== Job ==
Which lines below mention "Coupe"? Pick each one out.

== Records for this exercise ==
* * * *

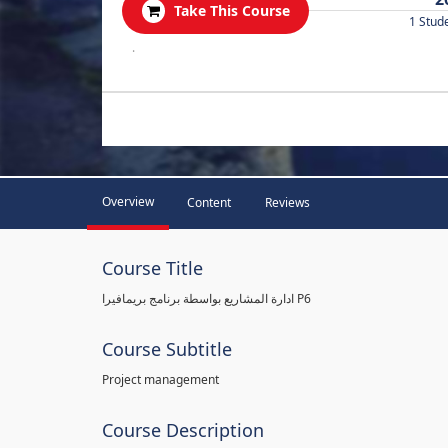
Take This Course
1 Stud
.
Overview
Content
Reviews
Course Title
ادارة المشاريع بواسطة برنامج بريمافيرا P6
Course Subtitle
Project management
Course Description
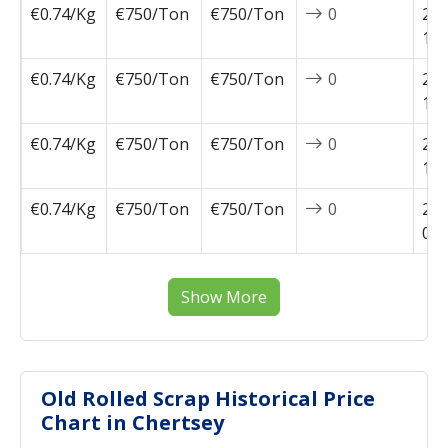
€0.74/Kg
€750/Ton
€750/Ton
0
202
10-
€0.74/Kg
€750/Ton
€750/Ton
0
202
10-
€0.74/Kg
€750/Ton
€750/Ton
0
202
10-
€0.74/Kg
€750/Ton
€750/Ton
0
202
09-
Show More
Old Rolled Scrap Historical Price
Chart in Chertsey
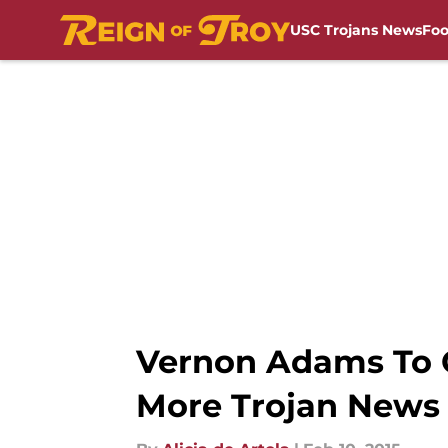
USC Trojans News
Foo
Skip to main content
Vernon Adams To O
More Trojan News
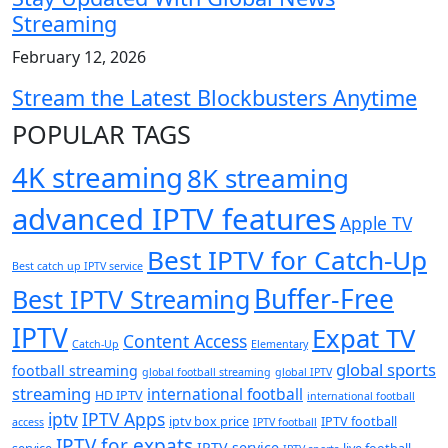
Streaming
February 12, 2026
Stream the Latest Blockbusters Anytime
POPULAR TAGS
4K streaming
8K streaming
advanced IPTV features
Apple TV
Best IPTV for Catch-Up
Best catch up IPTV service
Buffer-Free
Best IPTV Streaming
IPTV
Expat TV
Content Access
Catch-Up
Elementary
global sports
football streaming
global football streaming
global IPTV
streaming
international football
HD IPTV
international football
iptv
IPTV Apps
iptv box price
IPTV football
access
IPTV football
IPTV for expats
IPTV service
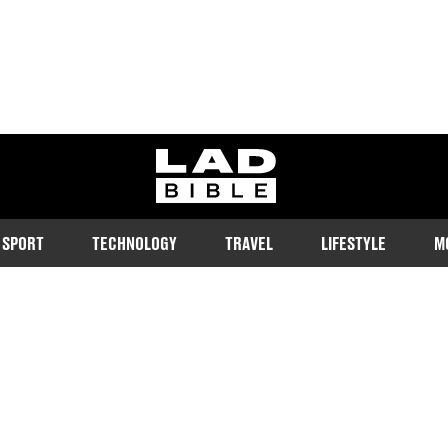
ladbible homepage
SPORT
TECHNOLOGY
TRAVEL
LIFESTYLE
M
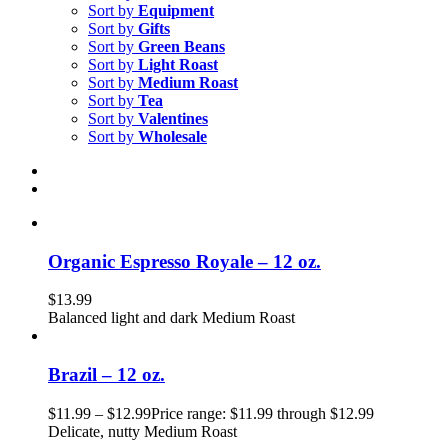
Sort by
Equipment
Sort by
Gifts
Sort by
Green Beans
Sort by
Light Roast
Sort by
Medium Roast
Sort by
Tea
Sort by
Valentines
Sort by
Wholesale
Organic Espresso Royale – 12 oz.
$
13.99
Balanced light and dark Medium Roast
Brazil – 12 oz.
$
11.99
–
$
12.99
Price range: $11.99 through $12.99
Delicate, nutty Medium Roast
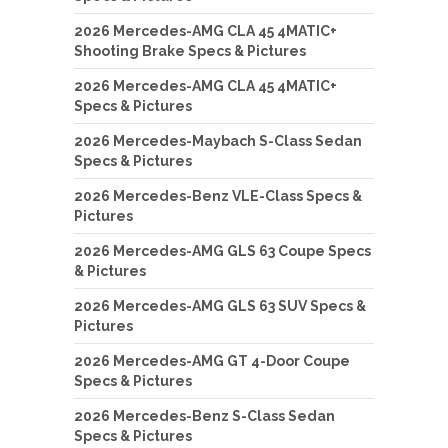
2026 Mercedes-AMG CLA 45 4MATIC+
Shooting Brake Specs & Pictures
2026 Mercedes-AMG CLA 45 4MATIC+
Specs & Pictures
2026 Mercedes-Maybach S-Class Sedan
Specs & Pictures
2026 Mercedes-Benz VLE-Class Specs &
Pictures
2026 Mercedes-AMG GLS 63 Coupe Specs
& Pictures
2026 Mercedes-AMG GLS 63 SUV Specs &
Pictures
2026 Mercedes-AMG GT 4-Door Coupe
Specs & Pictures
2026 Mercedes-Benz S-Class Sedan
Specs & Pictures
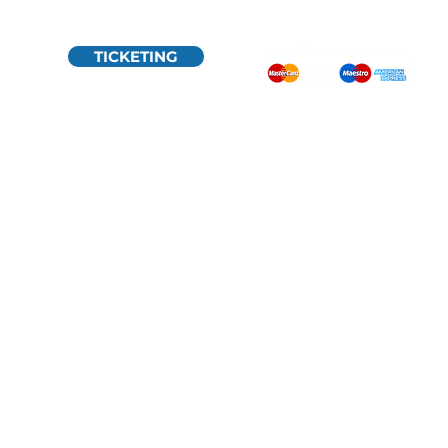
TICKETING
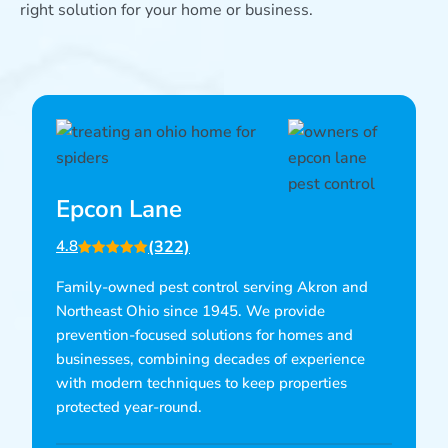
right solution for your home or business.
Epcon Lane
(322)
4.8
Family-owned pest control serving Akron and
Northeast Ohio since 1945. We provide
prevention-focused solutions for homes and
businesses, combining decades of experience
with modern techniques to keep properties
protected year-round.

* * * *

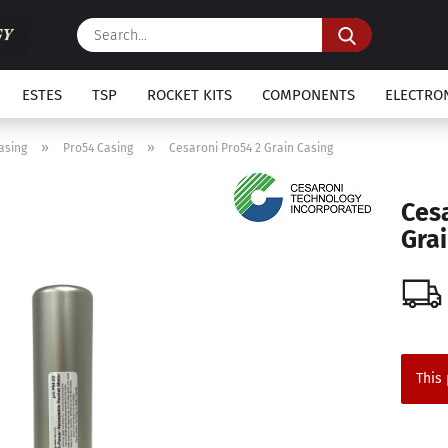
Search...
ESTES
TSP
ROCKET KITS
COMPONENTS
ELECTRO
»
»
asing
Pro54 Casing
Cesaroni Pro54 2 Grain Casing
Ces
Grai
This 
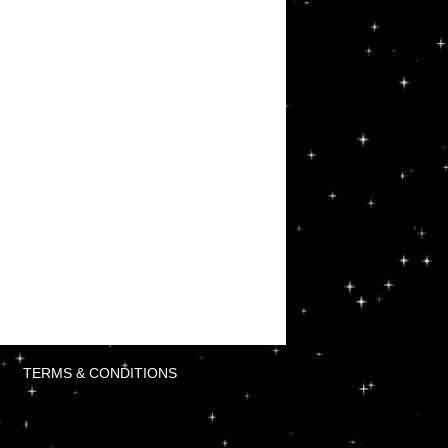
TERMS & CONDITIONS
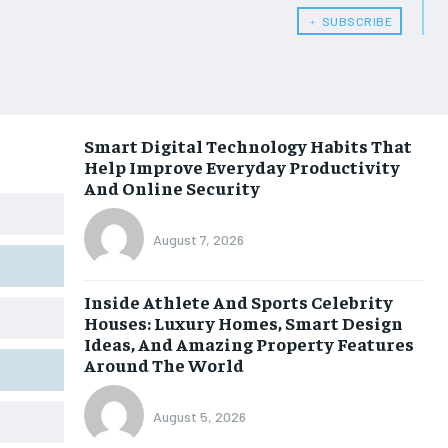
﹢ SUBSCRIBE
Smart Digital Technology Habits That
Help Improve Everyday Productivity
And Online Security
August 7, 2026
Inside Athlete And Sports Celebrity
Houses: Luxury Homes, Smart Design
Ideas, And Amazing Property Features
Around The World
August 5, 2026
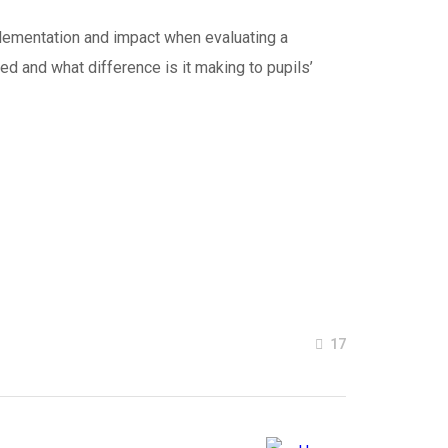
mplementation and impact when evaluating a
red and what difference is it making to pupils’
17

* * * *

== Response box ==
2026 Mercedes-AMG GLS 63 Coupe Specs
2026 Mercedes-AMG GT 4-Door Coupe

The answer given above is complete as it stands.